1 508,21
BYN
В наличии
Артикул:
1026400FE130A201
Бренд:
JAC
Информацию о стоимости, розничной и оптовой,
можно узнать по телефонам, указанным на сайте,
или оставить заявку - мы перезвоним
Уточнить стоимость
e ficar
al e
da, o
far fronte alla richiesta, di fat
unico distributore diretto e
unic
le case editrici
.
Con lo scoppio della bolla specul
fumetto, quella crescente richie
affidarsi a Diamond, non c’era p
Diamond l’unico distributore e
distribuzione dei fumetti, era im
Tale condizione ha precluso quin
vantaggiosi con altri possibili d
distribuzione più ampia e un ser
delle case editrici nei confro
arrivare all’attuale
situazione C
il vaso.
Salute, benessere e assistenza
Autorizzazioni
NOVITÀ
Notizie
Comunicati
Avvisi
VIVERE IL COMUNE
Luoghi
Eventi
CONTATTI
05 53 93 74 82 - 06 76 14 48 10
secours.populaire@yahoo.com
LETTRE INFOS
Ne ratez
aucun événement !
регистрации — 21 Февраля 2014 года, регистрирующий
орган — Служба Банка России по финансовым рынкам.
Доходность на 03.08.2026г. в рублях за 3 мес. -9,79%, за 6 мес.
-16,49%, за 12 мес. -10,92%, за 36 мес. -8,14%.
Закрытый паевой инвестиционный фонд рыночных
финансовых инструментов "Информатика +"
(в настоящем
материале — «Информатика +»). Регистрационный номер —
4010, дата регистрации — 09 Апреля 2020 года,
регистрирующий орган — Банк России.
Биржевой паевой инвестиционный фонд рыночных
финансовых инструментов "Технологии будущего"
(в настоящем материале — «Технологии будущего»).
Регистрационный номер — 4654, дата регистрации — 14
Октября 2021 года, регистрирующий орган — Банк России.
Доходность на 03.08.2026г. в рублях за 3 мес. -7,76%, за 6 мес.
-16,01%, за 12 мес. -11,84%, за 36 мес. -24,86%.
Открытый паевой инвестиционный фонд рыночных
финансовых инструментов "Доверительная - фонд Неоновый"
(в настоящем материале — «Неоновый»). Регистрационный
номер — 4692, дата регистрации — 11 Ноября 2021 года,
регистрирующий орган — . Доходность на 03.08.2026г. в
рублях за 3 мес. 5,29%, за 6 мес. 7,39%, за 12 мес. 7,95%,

────────────────

_DESCRIPTION OF THE TASK_
Count lines above with the word "года". Give the number only.

_EXERCISE OUTPUT_
4